Red sky seen in China | Image by IHA Photo

A strange phenomenon occurred in the Chinese city of Zhoushan last Saturday as the sky appeared to turn blood red.

Photos and videos of the incident on May 7 spread across social media in the days that followed. Several videos show fear and panic, particularly among children. One video shows children crying and telling their parents that they were scared.

Online commenters speculated on the phenomenon’s origins, with many likening the scene to the apocalypse or regarding it as a bad omen.

According to the Daily Star, one commenter on Douyin, a Chinese social media platform, predicted, “There’s gonna be an earthquake in seven days.” Another wrote, “Doomsday is coming.”

Users on Twitter expressed doubt over the Chinese government’s official explanation that red lights on sailing vessels near the coastal city had refracted and changed the color of the sky from the typical blue to a dark red.

Some comments alluded to the banality of the explanation, even going as far as to say, “Isn’t that the exact reason scientists back in the day would give for UFO Sightings?” Others alluded to “weather balloon excuses” and “chemical weapons tests.”

In a statement to a Chinese state-controlled newspaper, the Zoushan Meteorological Bureau stated, “It was foggy and cloudy in Zhoushan on Saturday, and it was drizzling at the time of the red sky, which might have been caused by the reflection of light from the low-level clouds.”
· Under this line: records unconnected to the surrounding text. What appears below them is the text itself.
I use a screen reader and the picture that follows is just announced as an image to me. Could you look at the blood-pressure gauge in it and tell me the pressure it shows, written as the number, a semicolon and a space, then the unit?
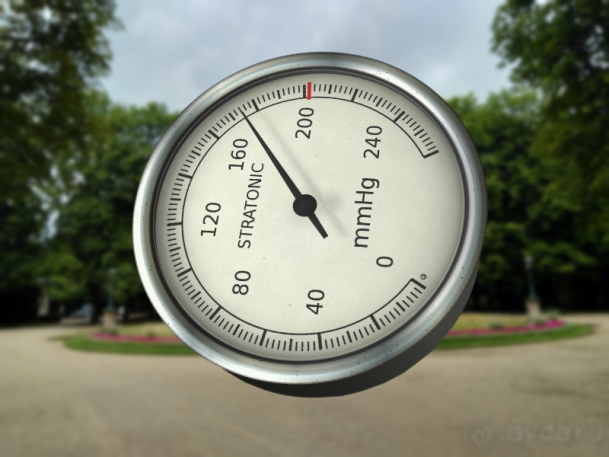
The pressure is 174; mmHg
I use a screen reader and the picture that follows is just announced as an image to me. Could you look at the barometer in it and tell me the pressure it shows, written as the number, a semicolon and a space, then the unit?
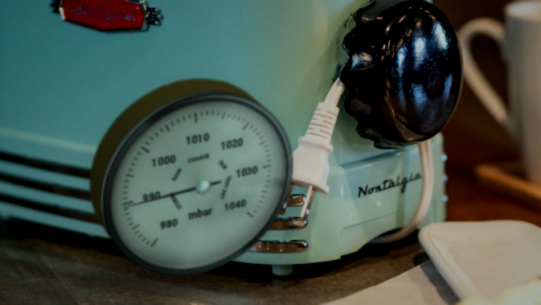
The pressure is 990; mbar
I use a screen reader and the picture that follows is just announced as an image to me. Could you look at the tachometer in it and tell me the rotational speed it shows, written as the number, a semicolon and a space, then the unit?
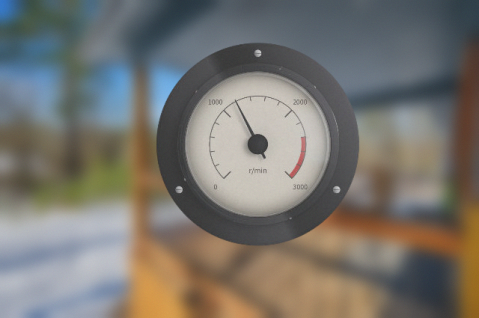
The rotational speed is 1200; rpm
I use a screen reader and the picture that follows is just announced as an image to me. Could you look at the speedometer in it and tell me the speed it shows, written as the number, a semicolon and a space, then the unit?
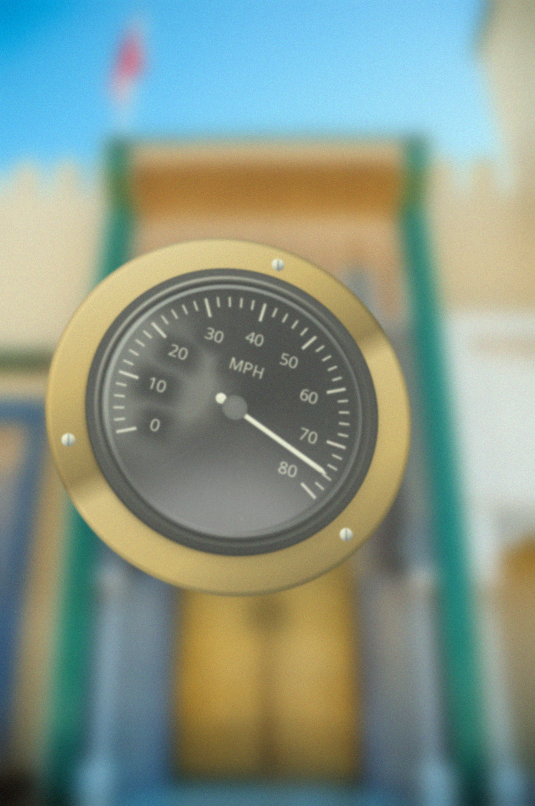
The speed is 76; mph
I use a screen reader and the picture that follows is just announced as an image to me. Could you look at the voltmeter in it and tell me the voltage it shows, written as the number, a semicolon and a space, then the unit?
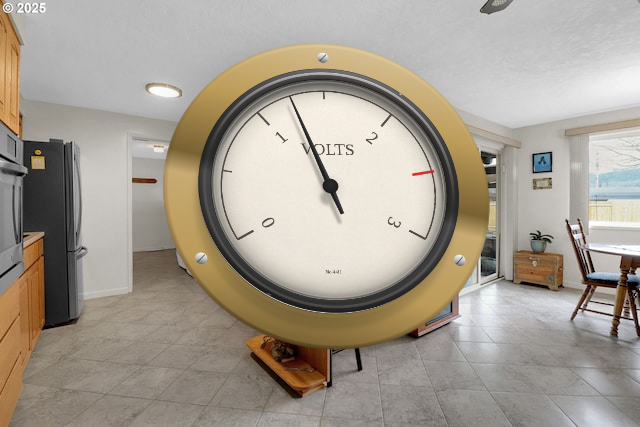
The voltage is 1.25; V
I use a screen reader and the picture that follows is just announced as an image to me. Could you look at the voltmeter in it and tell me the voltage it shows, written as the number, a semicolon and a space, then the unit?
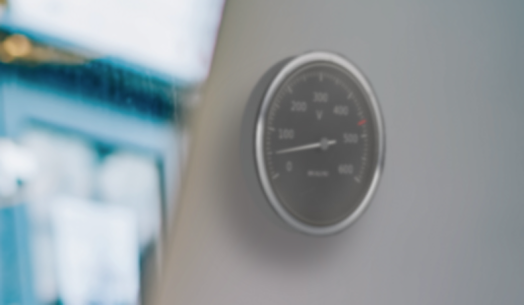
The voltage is 50; V
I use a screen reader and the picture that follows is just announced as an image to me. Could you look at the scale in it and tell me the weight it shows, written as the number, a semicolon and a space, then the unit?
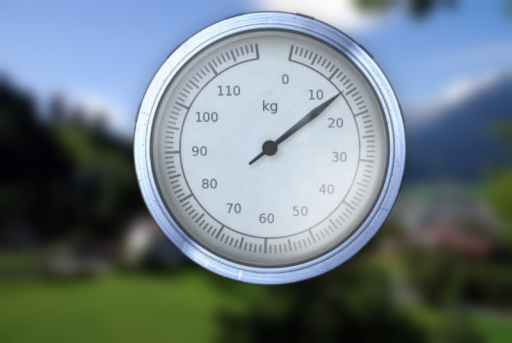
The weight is 14; kg
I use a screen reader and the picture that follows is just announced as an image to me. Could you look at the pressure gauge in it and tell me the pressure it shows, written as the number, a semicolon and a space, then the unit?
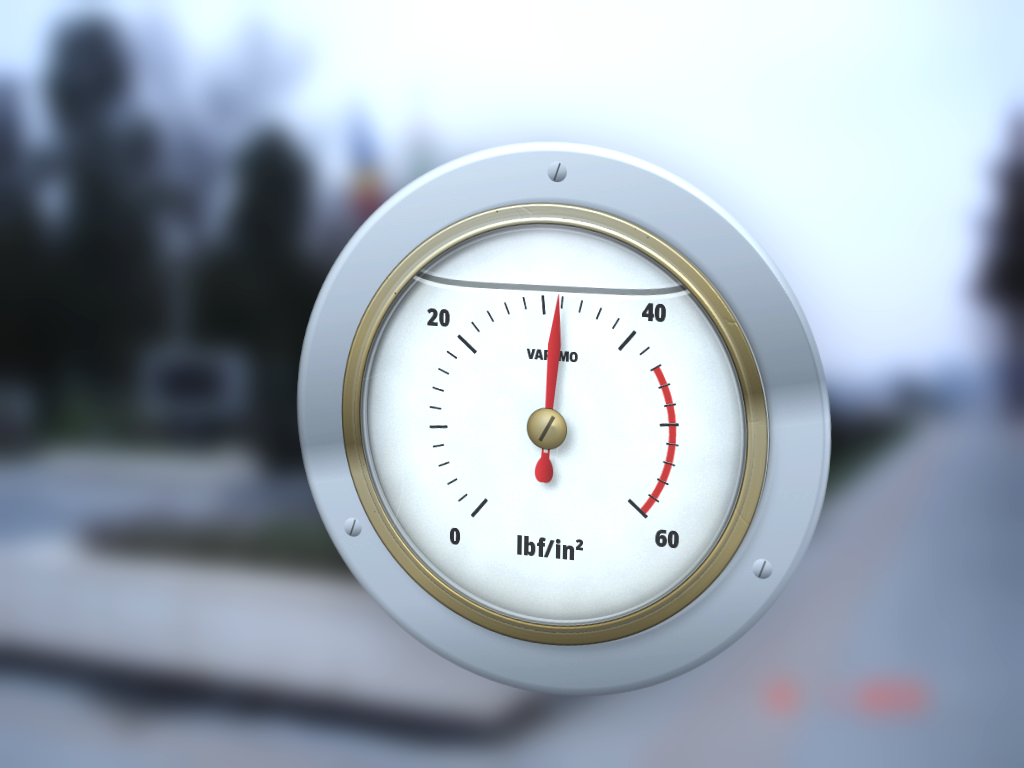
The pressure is 32; psi
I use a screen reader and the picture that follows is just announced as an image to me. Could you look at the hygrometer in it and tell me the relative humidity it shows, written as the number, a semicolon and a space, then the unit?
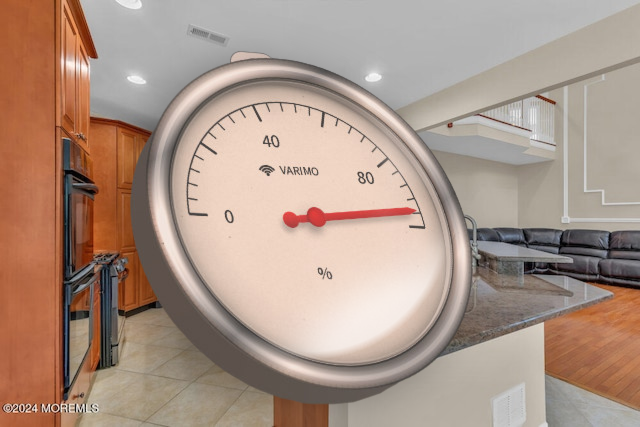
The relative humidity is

According to a state-owned Chinese television station, a local fishing company confirmed the story from the Chinese government and stated their lights were to blame.

The company’s deputy manager told the channel, “We have [the lights] turned on when we are catching saury. The red light refracted out of the water and projected into the sky, causing a mirage-like phenomenon. It is very common, especially around coastal areas.”

Some Twitter users offered alternate explanations and were skeptical about the possibility of ship lights causing the phenomenon.

A popular post on Twitter made by user THE FLAT EARTHER, a data researcher in Cambridge, England, contained a photo of the red sky with the caption, “Skies over China turning red due to extreme government weather modification.”

Many of the replies to the tweet express users’ distrust of the Chinese government and the official story.

Experts outside of China have suggested that a solar storm could be responsible, as solar flares hit the Earth as recently as last week.

A solar flare of this type is called a “coronal mass ejection.” It involves plasma being discharged from the sun’s outer layer. The plasma then passes by or near other planets.

As these flares reach Earth, they can be responsible for solar storms and minor disruptions to the Earth’s magnetic field, which can affect power grids and satellites, among other things.

Thankfully, experts at astronomer Tony Philip’s Spaceweather.com project believe this particular solar flare is only expected to graze Earth and not cause significant damage.

The Zhousan Meteorological Bureau issued a “low visibility warning” on Saturday night, which continued through the night until the skies returned to normal on Sunday morning.

It remains to be seen whether Saturday’s red sky was a one-time event or if the phenomenon will occur again in the days and weeks to come.